Copy all of the items below word for word, and leave the pictures out of your copy.

..........

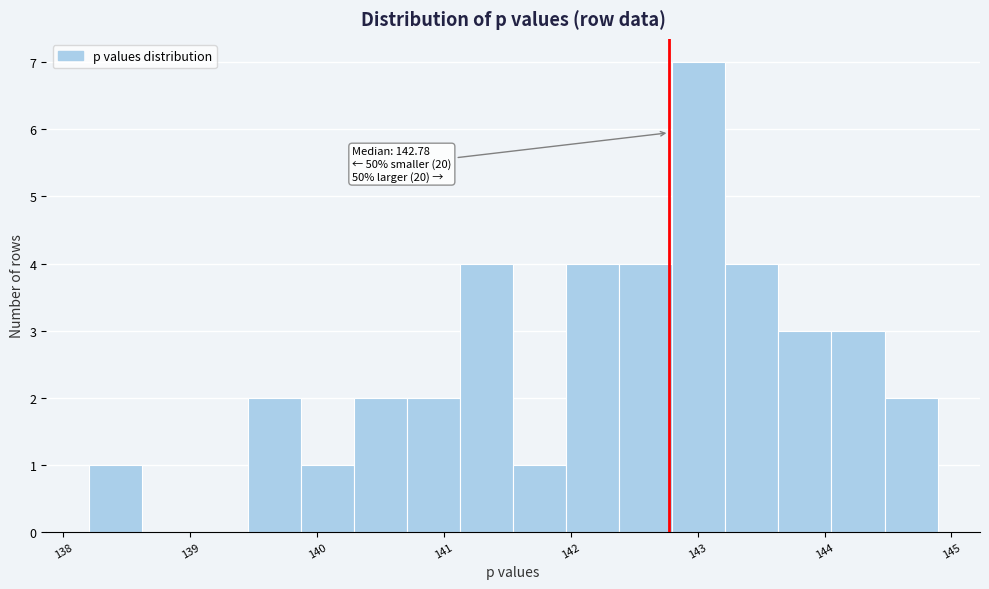

Over which range of the x-axis is the bar tallest?

142.8 to 143.2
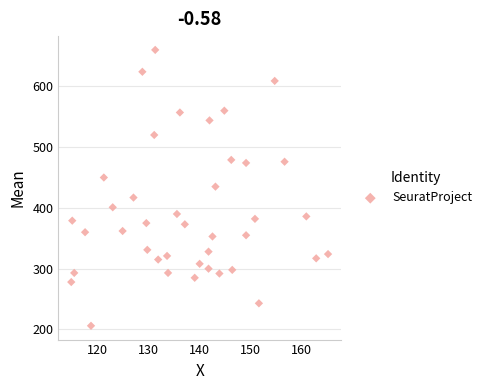

How many points are shown in the scatter plot?

40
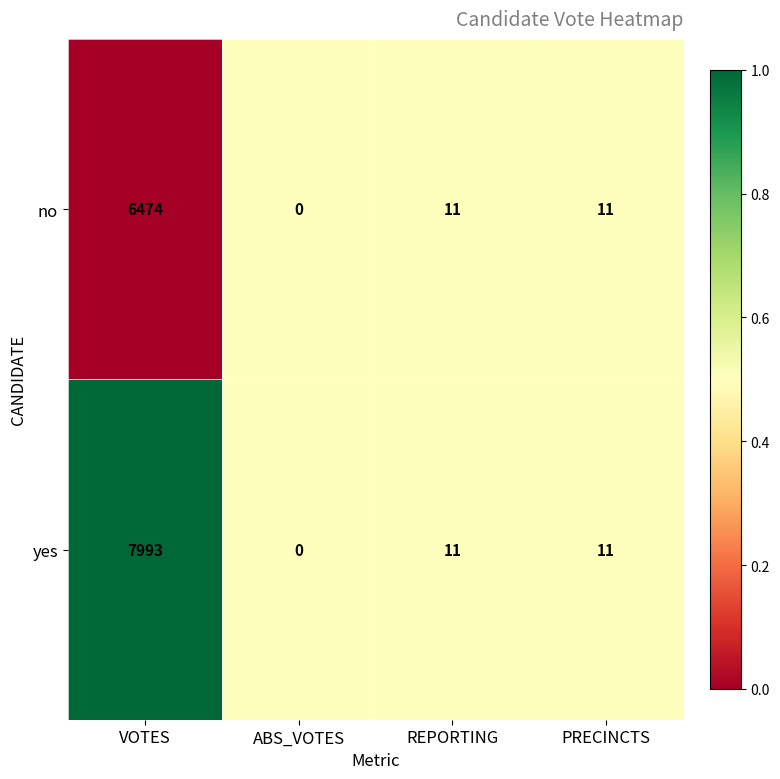

Which category has the lowest value across all series?

ABS_VOTES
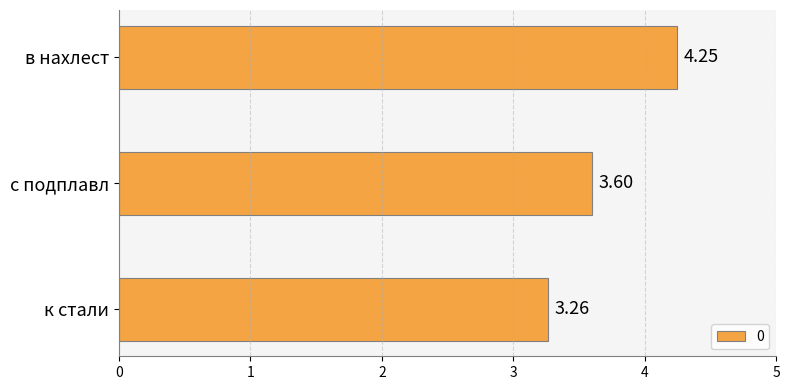

Which category has the lowest value across all series?

к стали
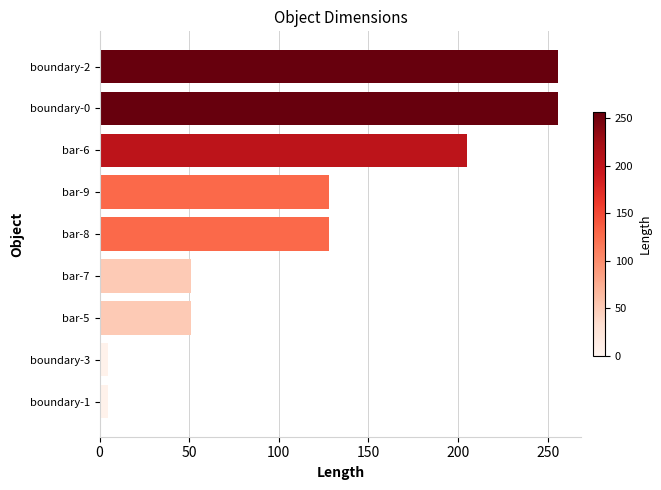

The value at bar-6 is 204.8. True or false?

True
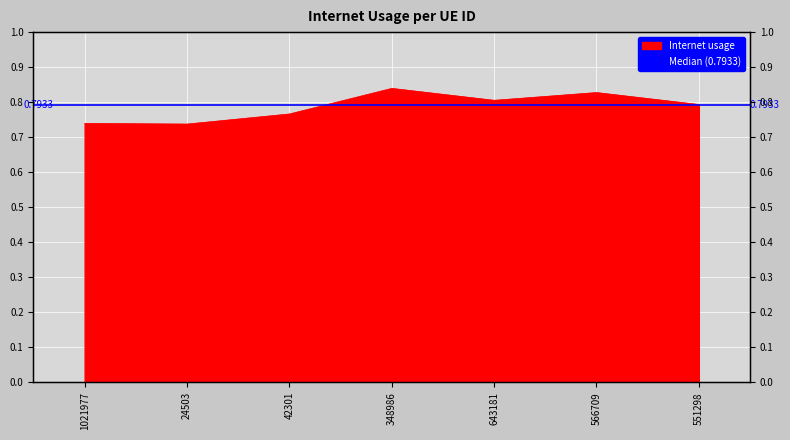

The chart shows a value of 0.8 at 643181. True or false?

True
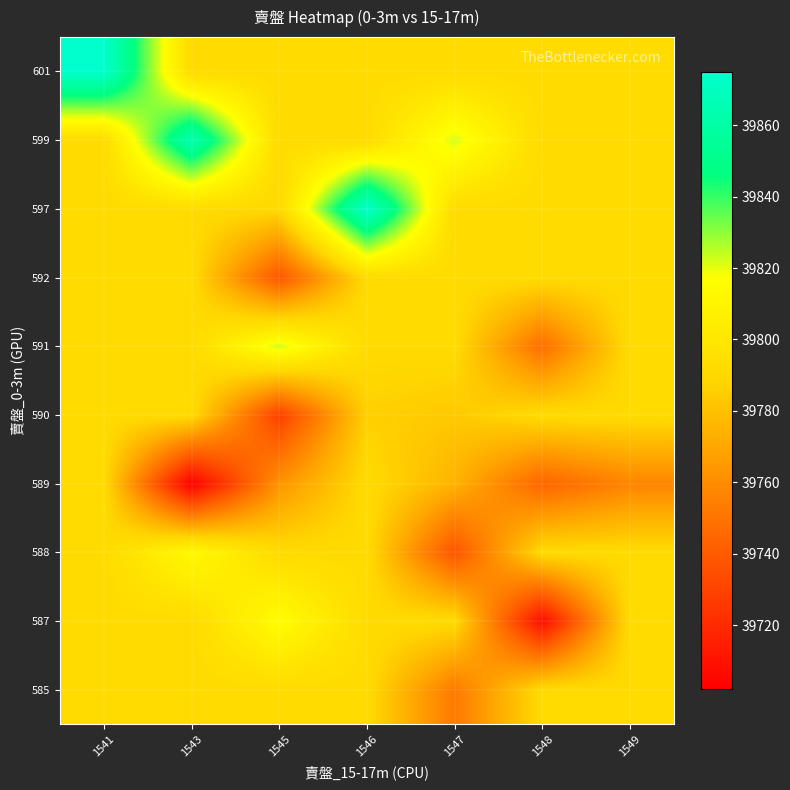

At 1547, list the series in order from smallest to largest.

588, 585, 589, 590, 587, 591, 592, 597, 601, 599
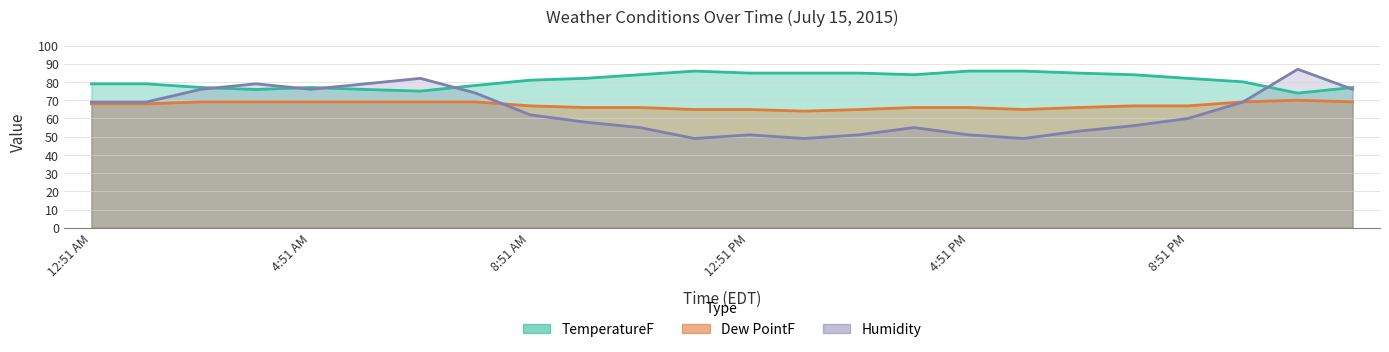

What is the average value of the Humidity series?

64.0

..........

> SOLUTION TO THIS TASK:
Over which range of the x-axis is the bar tallest?

142.8 to 143.2

How many points are shown in the scatter plot?

40

Which category has the lowest value across all series?

ABS_VOTES

Which category has the lowest value across all series?

к стали

The value at bar-6 is 204.8. True or false?

True

The chart shows a value of 0.8 at 643181. True or false?

True

At 1547, list the series in order from smallest to largest.

588, 585, 589, 590, 587, 591, 592, 597, 601, 599

What is the average value of the Humidity series?

64.0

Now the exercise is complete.